KARAN MANOHAR
I have experienced through the various stages of my life and the trials that I have endured or overcome.
I wish that I could say that I have completely pulled myself through this period of not knowing who I am, however in contrast, the struggle to regain solid ground has been all uphill and the burden of feeling lost in my world became magnified, more confused, and a period of testing that I am not even sure how I survived this time, except by the grace of God and the support of my Parents and friends. I am confident, however, that these trials that I have been going through are going to work out for the good, eventually.

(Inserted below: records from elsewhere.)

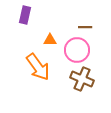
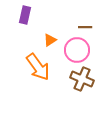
orange triangle: rotated 32 degrees counterclockwise
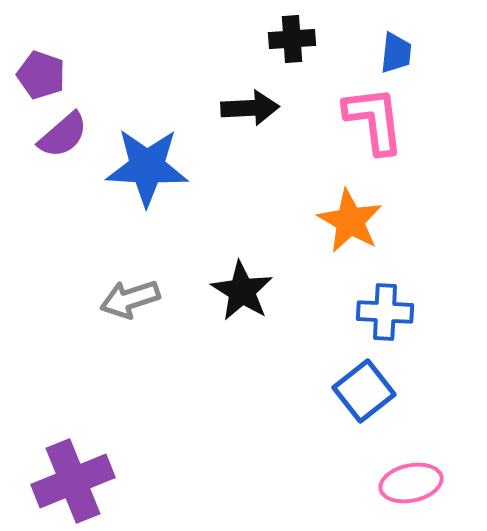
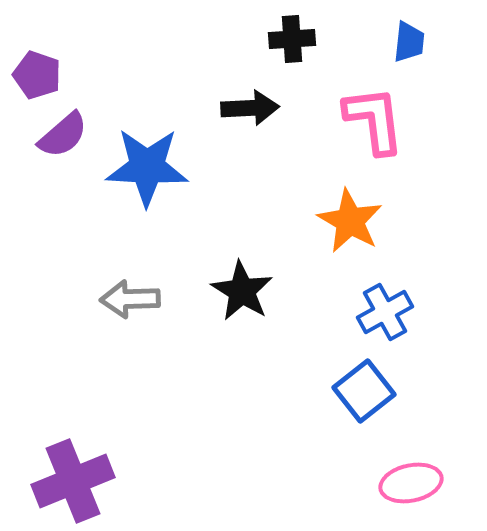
blue trapezoid: moved 13 px right, 11 px up
purple pentagon: moved 4 px left
gray arrow: rotated 16 degrees clockwise
blue cross: rotated 32 degrees counterclockwise
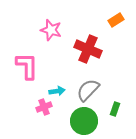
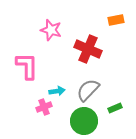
orange rectangle: rotated 21 degrees clockwise
green rectangle: moved 1 px up; rotated 48 degrees clockwise
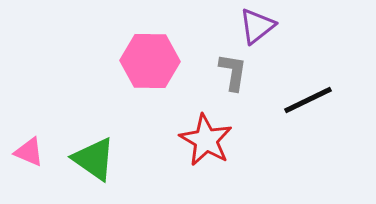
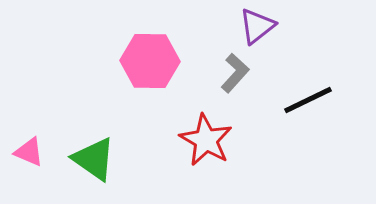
gray L-shape: moved 2 px right, 1 px down; rotated 33 degrees clockwise
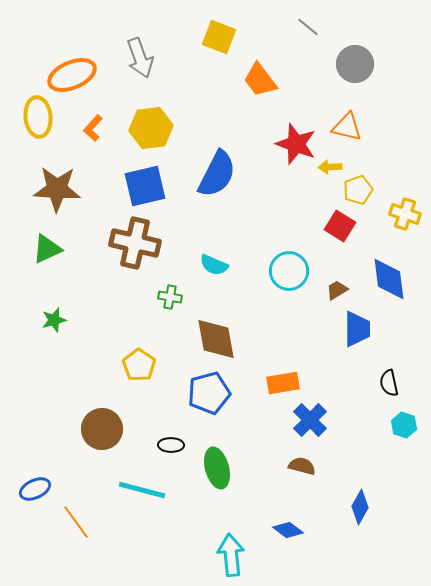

I should probably give a brief overview of what has been going on this past year. To begin with, As I was in graduation I fell in love with a girl of my college, she was my first love and as everything was going good, one fine day as we where returning from a date I left her near to her place on the opposite roadside, while she was crossing the road a heavy truck bashed her she died on the spot in-front of my eyes I was in a shock unable to come out of that then, life was a roller coaster going full speed with no brakes! A terrible depression consumed me and is still weighing heavy over me. Depression is the most crippling disease a person can develop. It consumes the very spirit in a person and takes over, relentlessly destroying its captive in ways I can't even begin to understand or describe.

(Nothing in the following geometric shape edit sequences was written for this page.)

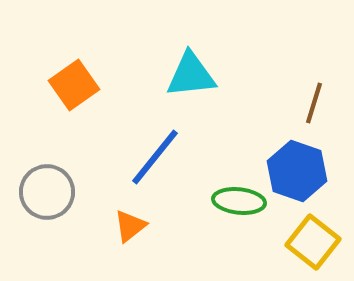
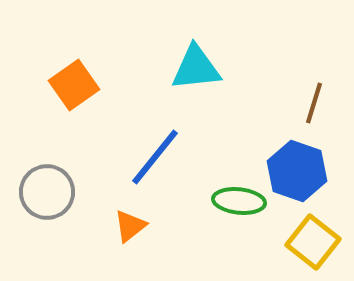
cyan triangle: moved 5 px right, 7 px up
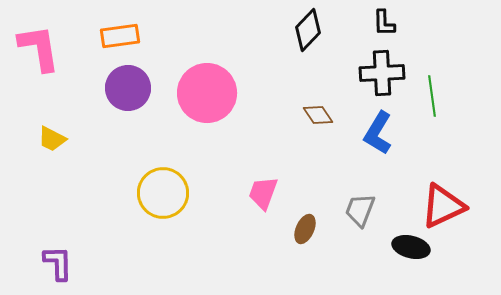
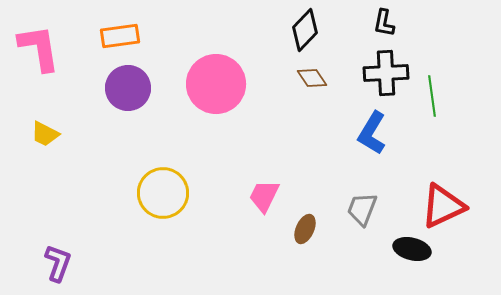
black L-shape: rotated 12 degrees clockwise
black diamond: moved 3 px left
black cross: moved 4 px right
pink circle: moved 9 px right, 9 px up
brown diamond: moved 6 px left, 37 px up
blue L-shape: moved 6 px left
yellow trapezoid: moved 7 px left, 5 px up
pink trapezoid: moved 1 px right, 3 px down; rotated 6 degrees clockwise
gray trapezoid: moved 2 px right, 1 px up
black ellipse: moved 1 px right, 2 px down
purple L-shape: rotated 21 degrees clockwise
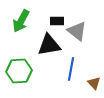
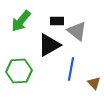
green arrow: rotated 10 degrees clockwise
black triangle: rotated 20 degrees counterclockwise
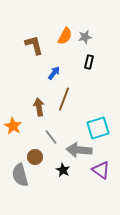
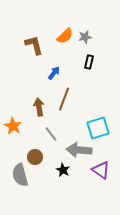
orange semicircle: rotated 18 degrees clockwise
gray line: moved 3 px up
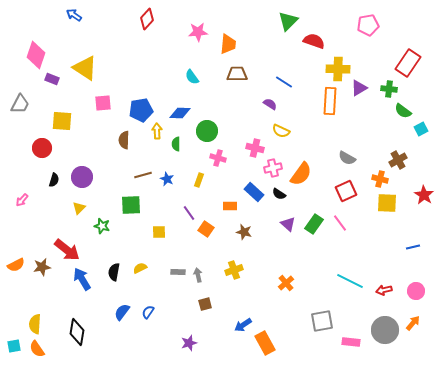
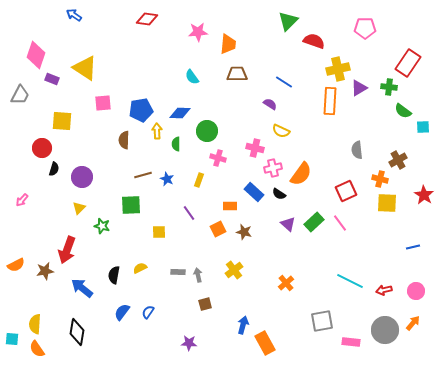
red diamond at (147, 19): rotated 55 degrees clockwise
pink pentagon at (368, 25): moved 3 px left, 3 px down; rotated 10 degrees clockwise
yellow cross at (338, 69): rotated 15 degrees counterclockwise
green cross at (389, 89): moved 2 px up
gray trapezoid at (20, 104): moved 9 px up
cyan square at (421, 129): moved 2 px right, 2 px up; rotated 24 degrees clockwise
gray semicircle at (347, 158): moved 10 px right, 8 px up; rotated 54 degrees clockwise
black semicircle at (54, 180): moved 11 px up
green rectangle at (314, 224): moved 2 px up; rotated 12 degrees clockwise
orange square at (206, 229): moved 12 px right; rotated 28 degrees clockwise
red arrow at (67, 250): rotated 72 degrees clockwise
brown star at (42, 267): moved 3 px right, 4 px down
yellow cross at (234, 270): rotated 18 degrees counterclockwise
black semicircle at (114, 272): moved 3 px down
blue arrow at (82, 279): moved 9 px down; rotated 20 degrees counterclockwise
blue arrow at (243, 325): rotated 138 degrees clockwise
purple star at (189, 343): rotated 21 degrees clockwise
cyan square at (14, 346): moved 2 px left, 7 px up; rotated 16 degrees clockwise
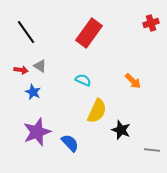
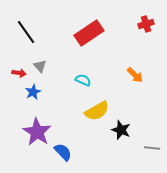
red cross: moved 5 px left, 1 px down
red rectangle: rotated 20 degrees clockwise
gray triangle: rotated 16 degrees clockwise
red arrow: moved 2 px left, 3 px down
orange arrow: moved 2 px right, 6 px up
blue star: rotated 21 degrees clockwise
yellow semicircle: rotated 35 degrees clockwise
purple star: rotated 20 degrees counterclockwise
blue semicircle: moved 7 px left, 9 px down
gray line: moved 2 px up
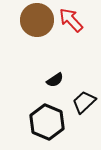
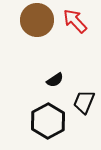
red arrow: moved 4 px right, 1 px down
black trapezoid: rotated 25 degrees counterclockwise
black hexagon: moved 1 px right, 1 px up; rotated 8 degrees clockwise
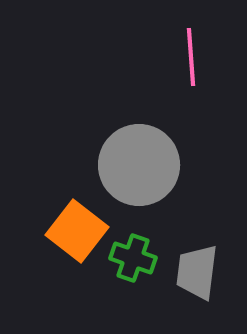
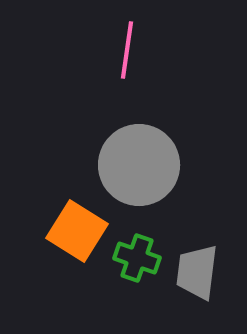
pink line: moved 64 px left, 7 px up; rotated 12 degrees clockwise
orange square: rotated 6 degrees counterclockwise
green cross: moved 4 px right
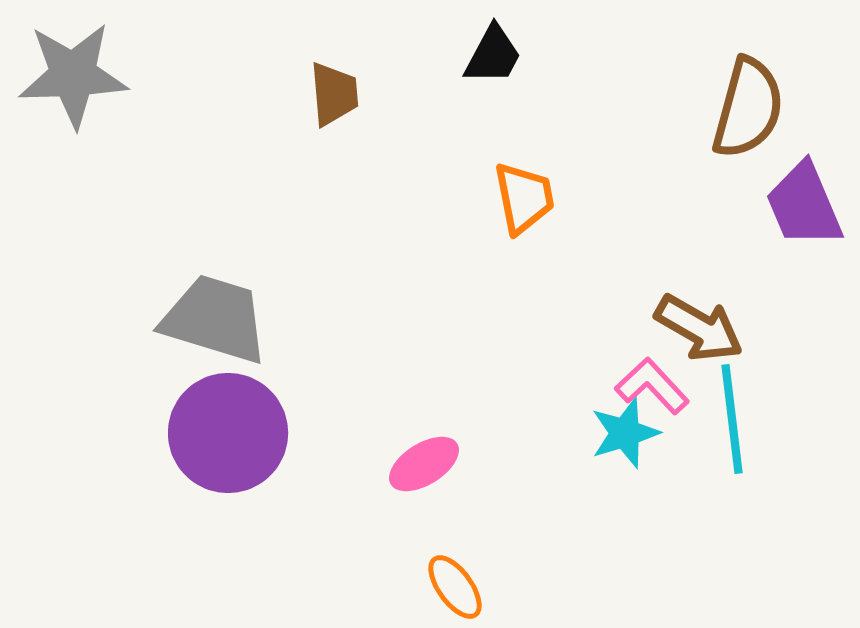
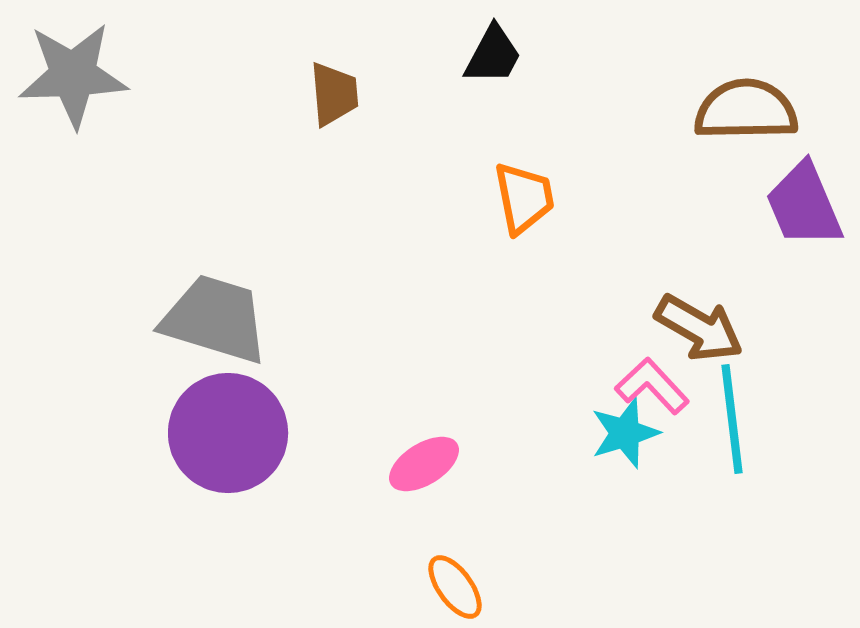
brown semicircle: moved 2 px left, 2 px down; rotated 106 degrees counterclockwise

I Started my career from Monster India Pvt.Ltd as a Career Advisor being focused at work, made me to won awards in the organisation and I lef monster after a year. I joined Z-Axis tech solutions as project coordinator and trying to move forward in life by overcoming the past. Jokingly, I say "I don't know what I ever did right to deserve to be blessed so greatly with such precious girl," but truly, and with all seriousness, she was a gift to my life, and I can't thank God enough for her.